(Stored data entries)
>>

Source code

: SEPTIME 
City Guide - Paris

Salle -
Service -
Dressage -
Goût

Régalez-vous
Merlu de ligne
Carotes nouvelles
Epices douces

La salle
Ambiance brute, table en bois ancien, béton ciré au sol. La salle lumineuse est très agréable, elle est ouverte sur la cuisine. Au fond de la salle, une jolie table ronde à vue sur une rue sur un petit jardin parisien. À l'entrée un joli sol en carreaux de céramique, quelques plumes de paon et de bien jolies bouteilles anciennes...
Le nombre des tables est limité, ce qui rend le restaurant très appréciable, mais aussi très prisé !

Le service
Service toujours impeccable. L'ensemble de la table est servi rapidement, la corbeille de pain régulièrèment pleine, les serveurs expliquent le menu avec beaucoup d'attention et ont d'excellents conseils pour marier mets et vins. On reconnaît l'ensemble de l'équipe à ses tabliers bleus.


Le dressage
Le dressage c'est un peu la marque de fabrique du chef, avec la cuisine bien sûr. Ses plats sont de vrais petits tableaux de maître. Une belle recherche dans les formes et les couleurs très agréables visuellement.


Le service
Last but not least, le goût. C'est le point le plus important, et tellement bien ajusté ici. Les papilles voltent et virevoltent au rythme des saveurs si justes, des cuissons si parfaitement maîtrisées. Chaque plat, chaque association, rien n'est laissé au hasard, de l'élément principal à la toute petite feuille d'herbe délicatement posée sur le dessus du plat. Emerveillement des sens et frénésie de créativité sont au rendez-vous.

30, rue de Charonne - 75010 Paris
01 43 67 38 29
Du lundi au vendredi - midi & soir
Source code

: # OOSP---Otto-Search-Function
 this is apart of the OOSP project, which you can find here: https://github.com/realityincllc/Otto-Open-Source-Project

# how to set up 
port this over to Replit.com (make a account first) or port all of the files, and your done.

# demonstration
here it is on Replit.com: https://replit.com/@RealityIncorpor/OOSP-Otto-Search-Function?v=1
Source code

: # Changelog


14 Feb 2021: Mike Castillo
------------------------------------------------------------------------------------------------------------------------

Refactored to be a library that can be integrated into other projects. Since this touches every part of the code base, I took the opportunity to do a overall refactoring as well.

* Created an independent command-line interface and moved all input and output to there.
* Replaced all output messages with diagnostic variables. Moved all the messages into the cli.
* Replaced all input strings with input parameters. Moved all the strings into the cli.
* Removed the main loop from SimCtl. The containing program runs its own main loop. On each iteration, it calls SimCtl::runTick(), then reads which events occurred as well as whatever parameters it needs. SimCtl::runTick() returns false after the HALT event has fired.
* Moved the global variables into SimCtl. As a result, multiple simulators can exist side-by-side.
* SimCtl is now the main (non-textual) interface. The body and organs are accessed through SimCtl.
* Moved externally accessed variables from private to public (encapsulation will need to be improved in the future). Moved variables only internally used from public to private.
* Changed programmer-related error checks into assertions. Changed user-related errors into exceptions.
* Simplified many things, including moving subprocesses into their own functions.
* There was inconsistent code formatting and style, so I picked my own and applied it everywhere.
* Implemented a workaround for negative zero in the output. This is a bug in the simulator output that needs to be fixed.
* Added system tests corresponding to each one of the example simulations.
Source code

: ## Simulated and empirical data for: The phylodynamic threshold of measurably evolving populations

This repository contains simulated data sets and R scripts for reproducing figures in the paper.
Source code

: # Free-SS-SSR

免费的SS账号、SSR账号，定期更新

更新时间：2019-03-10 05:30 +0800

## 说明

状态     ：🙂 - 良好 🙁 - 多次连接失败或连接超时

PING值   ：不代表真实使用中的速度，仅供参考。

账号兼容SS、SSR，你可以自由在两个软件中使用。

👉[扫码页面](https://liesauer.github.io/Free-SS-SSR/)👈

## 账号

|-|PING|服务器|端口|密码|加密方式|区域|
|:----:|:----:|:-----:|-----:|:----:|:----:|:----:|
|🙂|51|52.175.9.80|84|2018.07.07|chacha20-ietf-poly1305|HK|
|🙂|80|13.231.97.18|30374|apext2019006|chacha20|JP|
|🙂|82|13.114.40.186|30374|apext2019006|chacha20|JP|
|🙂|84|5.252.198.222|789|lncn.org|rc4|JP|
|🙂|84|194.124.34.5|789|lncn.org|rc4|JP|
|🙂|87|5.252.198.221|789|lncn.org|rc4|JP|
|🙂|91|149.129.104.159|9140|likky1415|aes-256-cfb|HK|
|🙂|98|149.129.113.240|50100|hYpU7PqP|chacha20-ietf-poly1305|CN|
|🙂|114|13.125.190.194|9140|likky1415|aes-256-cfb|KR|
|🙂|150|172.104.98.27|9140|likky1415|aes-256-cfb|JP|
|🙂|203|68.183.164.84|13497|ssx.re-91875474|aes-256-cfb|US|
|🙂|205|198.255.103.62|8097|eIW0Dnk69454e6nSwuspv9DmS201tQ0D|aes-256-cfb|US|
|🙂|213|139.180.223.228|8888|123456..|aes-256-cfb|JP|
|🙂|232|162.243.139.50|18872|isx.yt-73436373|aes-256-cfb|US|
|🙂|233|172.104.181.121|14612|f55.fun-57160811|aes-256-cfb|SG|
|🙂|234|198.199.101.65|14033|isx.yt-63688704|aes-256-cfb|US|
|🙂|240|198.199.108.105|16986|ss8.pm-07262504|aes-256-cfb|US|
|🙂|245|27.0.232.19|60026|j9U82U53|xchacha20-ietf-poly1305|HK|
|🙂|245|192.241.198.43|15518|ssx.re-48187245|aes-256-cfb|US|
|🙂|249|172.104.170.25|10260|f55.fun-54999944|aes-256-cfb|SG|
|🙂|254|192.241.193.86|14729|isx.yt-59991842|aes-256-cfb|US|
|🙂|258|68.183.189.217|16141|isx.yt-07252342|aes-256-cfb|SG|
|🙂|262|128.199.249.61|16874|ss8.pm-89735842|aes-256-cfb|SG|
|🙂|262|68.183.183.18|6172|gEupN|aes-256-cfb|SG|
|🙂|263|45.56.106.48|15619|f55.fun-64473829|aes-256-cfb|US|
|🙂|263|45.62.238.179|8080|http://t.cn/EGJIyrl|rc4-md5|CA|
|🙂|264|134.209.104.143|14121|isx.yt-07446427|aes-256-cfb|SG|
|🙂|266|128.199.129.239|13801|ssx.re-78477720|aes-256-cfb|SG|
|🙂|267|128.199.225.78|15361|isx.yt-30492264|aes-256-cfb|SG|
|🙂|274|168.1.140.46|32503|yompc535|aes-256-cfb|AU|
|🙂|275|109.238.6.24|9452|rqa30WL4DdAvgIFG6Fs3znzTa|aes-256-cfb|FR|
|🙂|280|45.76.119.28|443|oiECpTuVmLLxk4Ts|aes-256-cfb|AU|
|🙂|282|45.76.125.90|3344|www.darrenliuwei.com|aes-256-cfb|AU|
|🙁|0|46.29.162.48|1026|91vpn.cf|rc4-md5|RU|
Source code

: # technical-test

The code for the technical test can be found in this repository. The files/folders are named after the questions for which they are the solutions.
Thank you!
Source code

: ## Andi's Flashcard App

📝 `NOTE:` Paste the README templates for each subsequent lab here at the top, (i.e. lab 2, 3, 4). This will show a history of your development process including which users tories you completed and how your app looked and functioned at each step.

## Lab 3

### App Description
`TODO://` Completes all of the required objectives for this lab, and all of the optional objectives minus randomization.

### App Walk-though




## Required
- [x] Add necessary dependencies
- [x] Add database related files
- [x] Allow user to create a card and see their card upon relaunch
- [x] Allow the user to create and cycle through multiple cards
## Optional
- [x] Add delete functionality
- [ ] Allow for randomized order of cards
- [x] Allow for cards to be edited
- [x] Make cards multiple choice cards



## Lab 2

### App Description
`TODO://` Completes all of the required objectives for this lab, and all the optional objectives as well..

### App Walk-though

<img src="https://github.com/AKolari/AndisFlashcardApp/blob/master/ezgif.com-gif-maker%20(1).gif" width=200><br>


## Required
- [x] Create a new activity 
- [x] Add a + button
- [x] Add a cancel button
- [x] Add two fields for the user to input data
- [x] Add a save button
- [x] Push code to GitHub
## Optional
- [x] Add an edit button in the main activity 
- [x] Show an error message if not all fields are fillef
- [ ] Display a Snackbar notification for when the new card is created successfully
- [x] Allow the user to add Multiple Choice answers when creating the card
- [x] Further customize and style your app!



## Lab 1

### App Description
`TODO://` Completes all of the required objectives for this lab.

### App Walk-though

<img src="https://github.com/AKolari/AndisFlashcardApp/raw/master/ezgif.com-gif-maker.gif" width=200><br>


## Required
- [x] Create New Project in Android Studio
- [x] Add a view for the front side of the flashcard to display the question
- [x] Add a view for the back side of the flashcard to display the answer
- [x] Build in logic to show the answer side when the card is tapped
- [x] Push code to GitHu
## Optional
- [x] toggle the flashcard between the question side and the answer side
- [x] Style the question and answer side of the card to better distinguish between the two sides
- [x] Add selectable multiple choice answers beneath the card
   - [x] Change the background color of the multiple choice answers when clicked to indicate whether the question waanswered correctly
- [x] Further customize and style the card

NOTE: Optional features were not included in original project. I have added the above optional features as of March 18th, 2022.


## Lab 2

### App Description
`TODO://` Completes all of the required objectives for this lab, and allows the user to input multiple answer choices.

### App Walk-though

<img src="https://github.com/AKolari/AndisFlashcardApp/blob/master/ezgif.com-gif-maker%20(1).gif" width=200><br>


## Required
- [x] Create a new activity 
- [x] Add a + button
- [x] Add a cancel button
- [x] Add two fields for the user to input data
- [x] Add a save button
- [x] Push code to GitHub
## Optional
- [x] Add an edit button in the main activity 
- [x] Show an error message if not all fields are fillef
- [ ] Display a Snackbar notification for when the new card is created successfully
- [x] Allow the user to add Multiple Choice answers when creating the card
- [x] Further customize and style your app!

<<

(WHAT TO DO) Please transcribe only the lines in the records above running from the line that has "here it is on" through the line that has "output to there.", both included, exactly as they appear.

(EXPECTED ANSWER)
here it is on Replit.com: https://replit.com/@RealityIncorpor/OOSP-Otto-Search-Function?v=1
Source code

: # Changelog


14 Feb 2021: Mike Castillo
------------------------------------------------------------------------------------------------------------------------

Refactored to be a library that can be integrated into other projects. Since this touches every part of the code base, I took the opportunity to do a overall refactoring as well.

* Created an independent command-line interface and moved all input and output to there.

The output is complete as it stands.